-- WHAT IS EXPECTED --
Look through the data and write out every line with the word "pixels" in it.

-- AVAILABLE DATA --
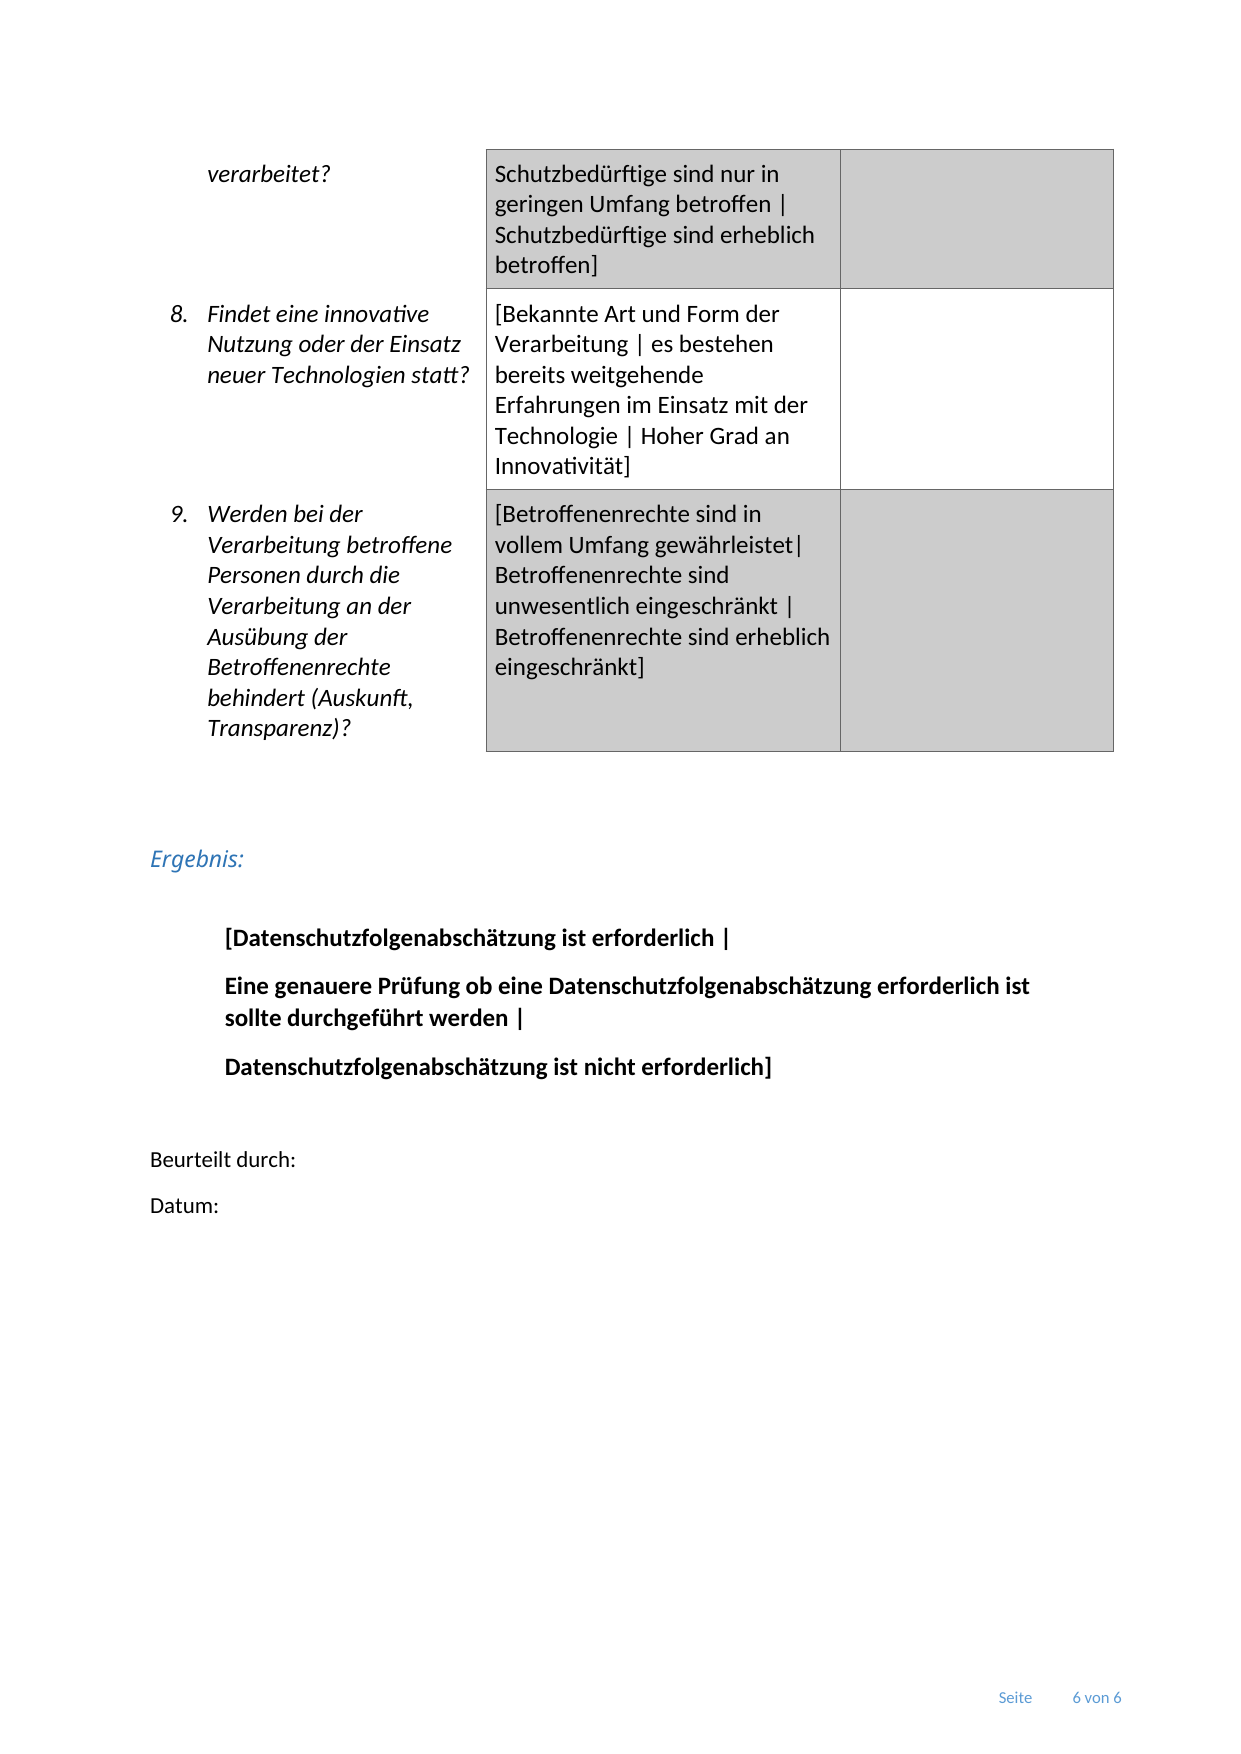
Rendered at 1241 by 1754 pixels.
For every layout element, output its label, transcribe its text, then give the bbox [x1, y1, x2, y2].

table_cell [841, 150, 1113, 288]
subtitle Ergebnis: [150, 843, 1122, 874]
text Datum: [150, 1192, 1070, 1220]
list [Datenschutzfolgenabschätzung ist erforderlich | [224, 922, 1070, 952]
table_cell [Bekannte Art und Form der Verarbeitung | es bestehen bereits weitgehende Erfahrungen im Einsatz mit der Technologie | Hoher Grad an Innovativität] [487, 289, 840, 489]
table_cell Findet eine innovative Nutzung oder der Einsatz neuer Technologien statt? [161, 288, 486, 489]
text Beurteilt durch: [150, 1146, 1070, 1174]
list Eine genauere Prüfung ob eine Datenschutzfolgenabschätzung erforderlich ist sollte durchgeführt werden | [224, 970, 1070, 1033]
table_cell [161, 149, 486, 288]
table_cell Werden bei der Verarbeitung betroffene Personen durch die Verarbeitung an der Ausübung der Betroffenenrechte behindert (Auskunft, Transparenz)? [161, 489, 486, 751]
table_cell [841, 289, 1113, 489]
table_cell [Betroffenenrechte sind in vollem Umfang gewährleistet| Betroffenenrechte sind unwesentlich eingeschränkt | Betroffenenrechte sind erheblich eingeschränkt] [487, 490, 840, 751]
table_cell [487, 150, 840, 288]
list Datenschutzfolgenabschätzung ist nicht erforderlich] [224, 1051, 1070, 1081]
table_cell [841, 490, 1113, 751]
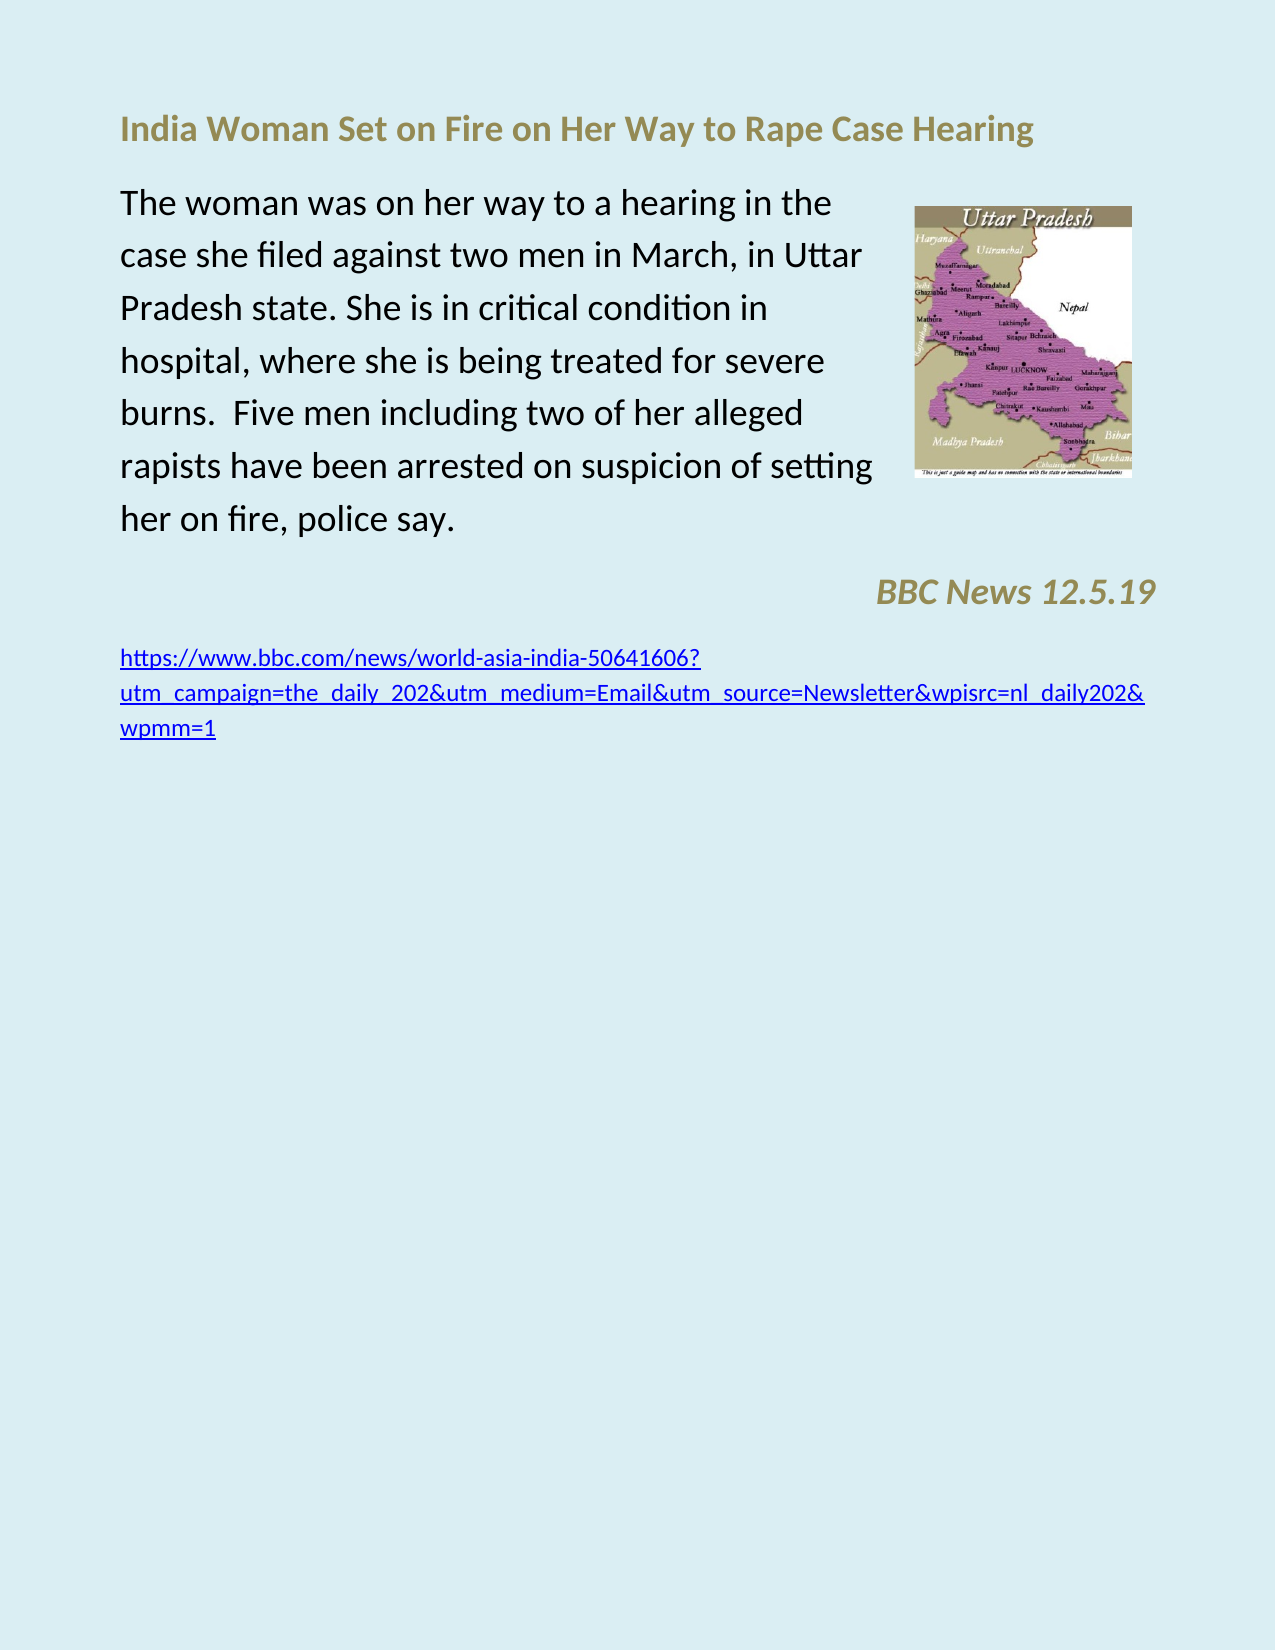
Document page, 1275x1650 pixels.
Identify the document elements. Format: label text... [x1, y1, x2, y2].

text BBC News 12.5.19 [120, 568, 1155, 614]
text The woman was on her way to a hearing in the case she filed against two men in March, in Uttar Pradesh state. She is in critical condition in hospital, where she is being treated for severe burns. Five men including two of her alleged rapists have been arrested on suspicion of setting her on fire, police say. [120, 178, 1155, 541]
picture [913, 206, 1132, 476]
text https://www.bbc.com/news/world-asia-india-50641606?utm_campaign=the_daily_202&utm_medium=Email&utm_source=Newsletter&wpisrc=nl_daily202&wpmm=1 [120, 642, 1155, 742]
text India Woman Set on Fire on Her Way to Rape Case Hearing [120, 105, 1155, 151]
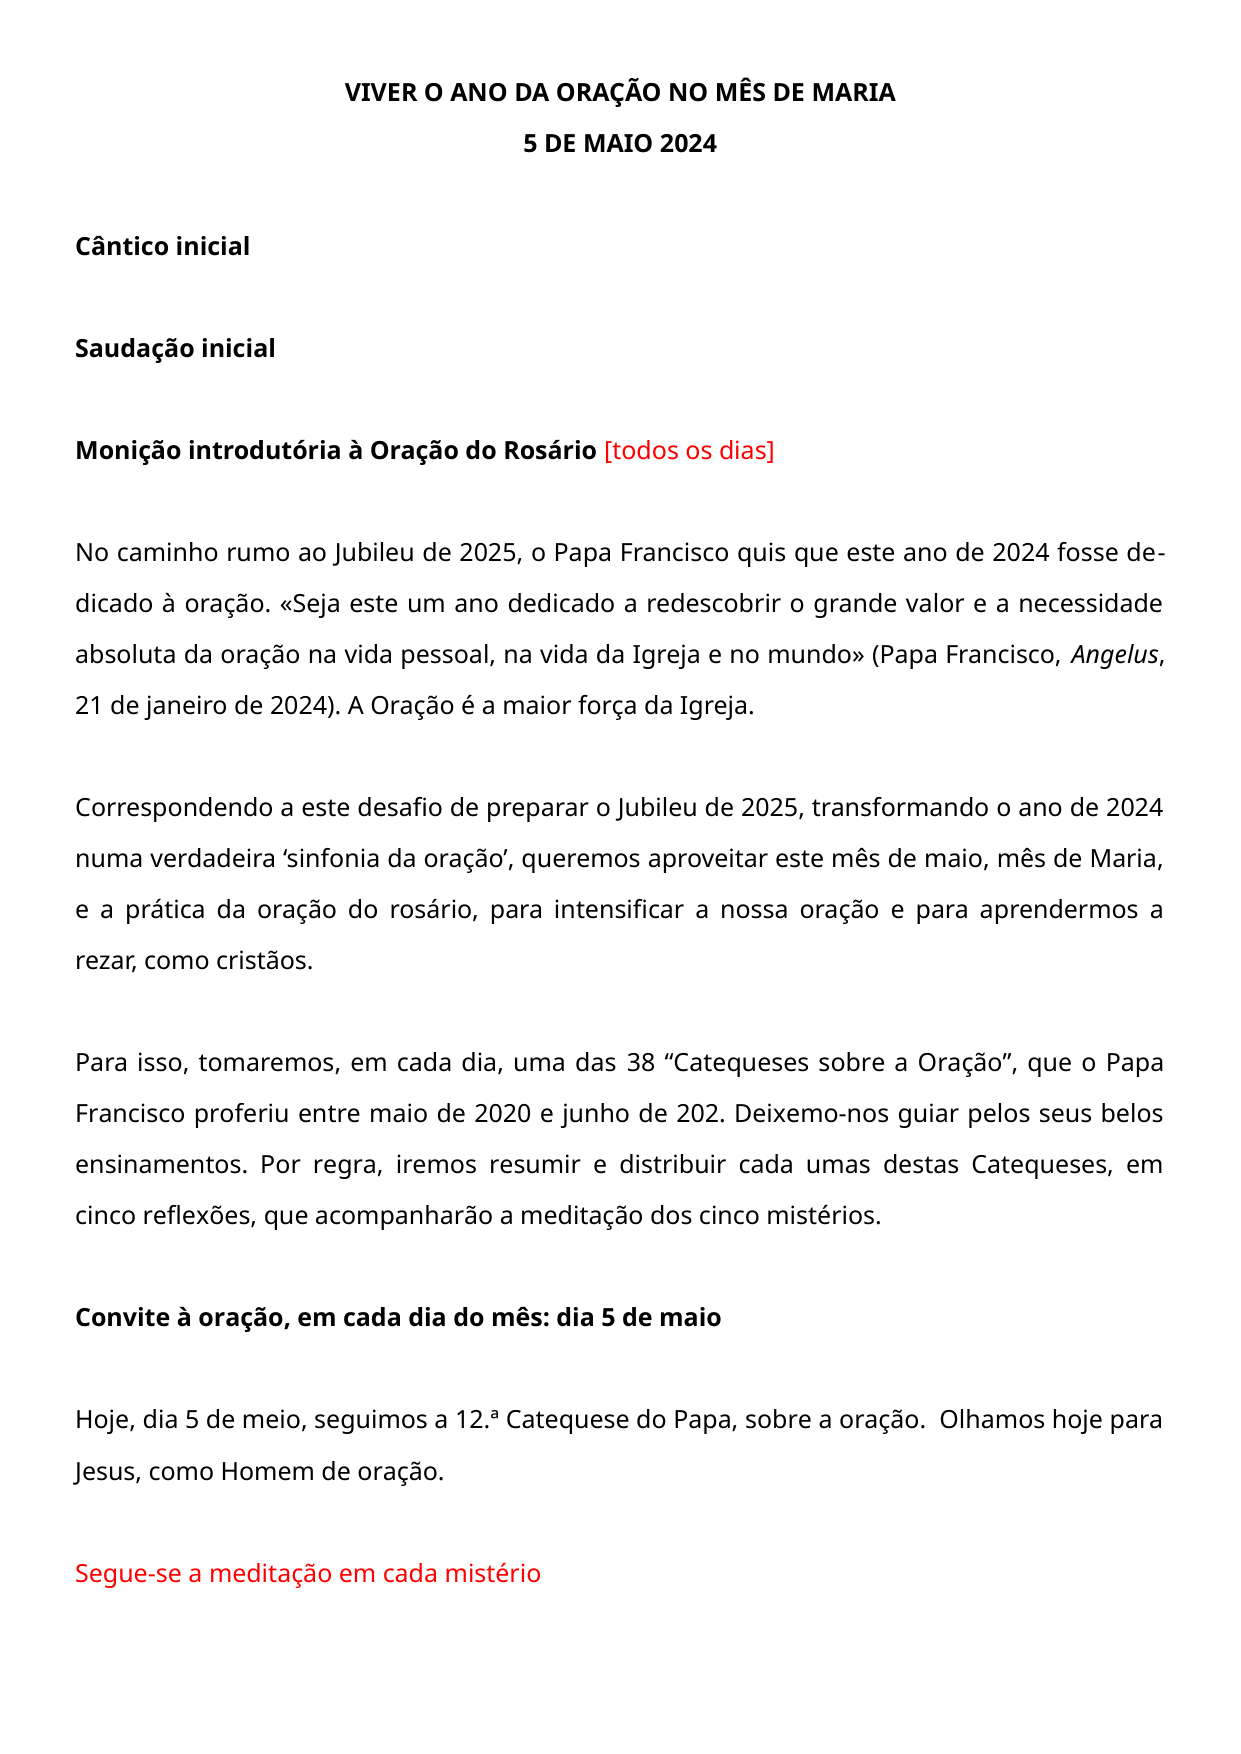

-- THE ANSWER --
Rendered at 1241 by 1754 pixels.
Document page, 1275x1650 pixels.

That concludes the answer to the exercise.